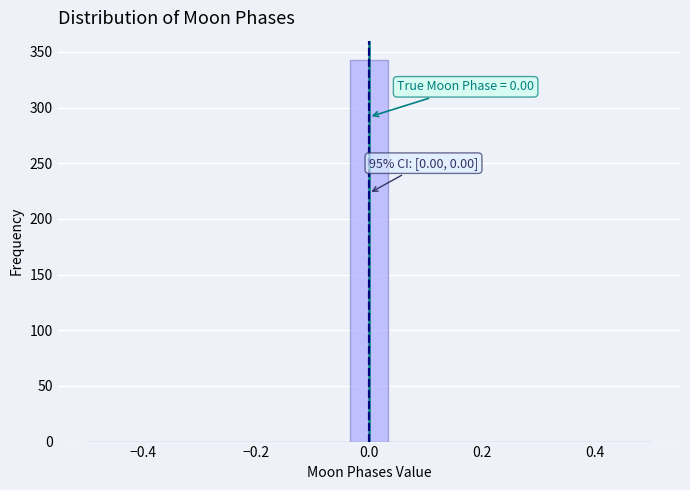

Around what value on the x-axis is the tallest bar? Give the approximate position of its centre, as read against the axis.

0.00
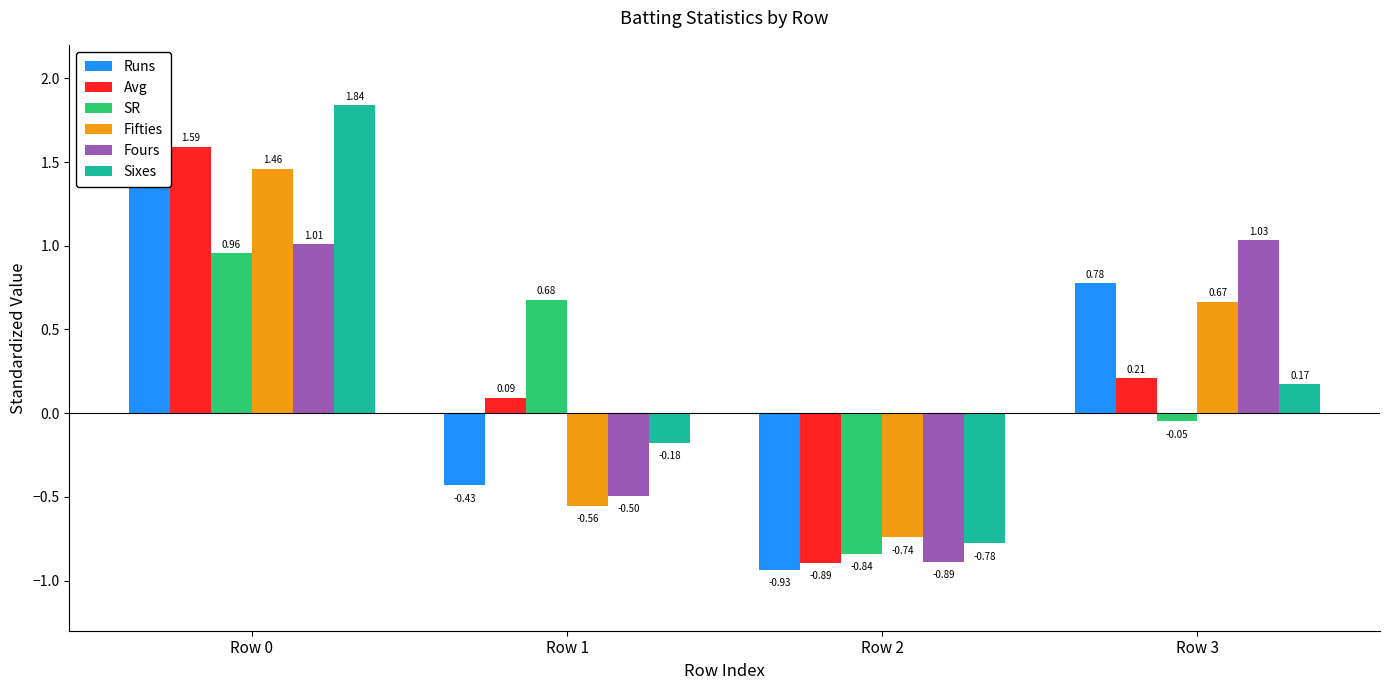

At which label does Runs reach its peak?

Row 0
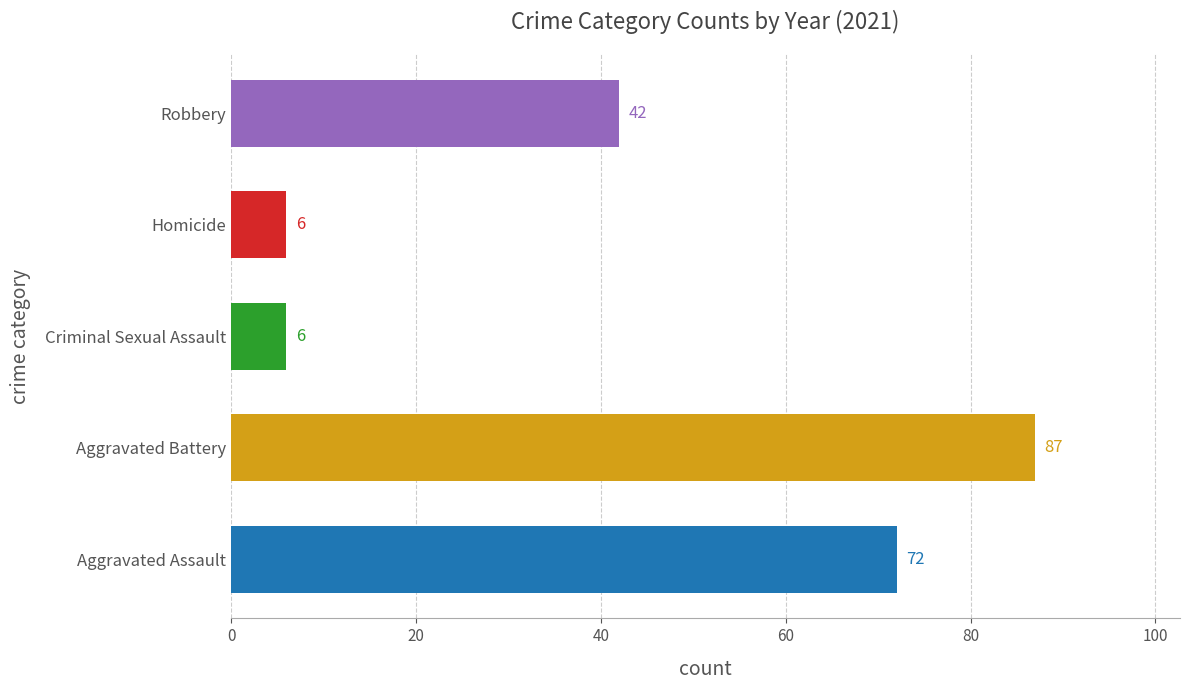

What is the average value?

43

————————

» **Task statement**: Express the entries above as a JSON list of strings, one string per line, omitting blank lines and the pictures.

» **Written solution**:
[
  "Around what value on the x-axis is the tallest bar? Give the approximate position of its centre, as read against the axis.",
  "0.00",
  "At which label does Runs reach its peak?",
  "Row 0",
  "What is the average value?",
  "43"
]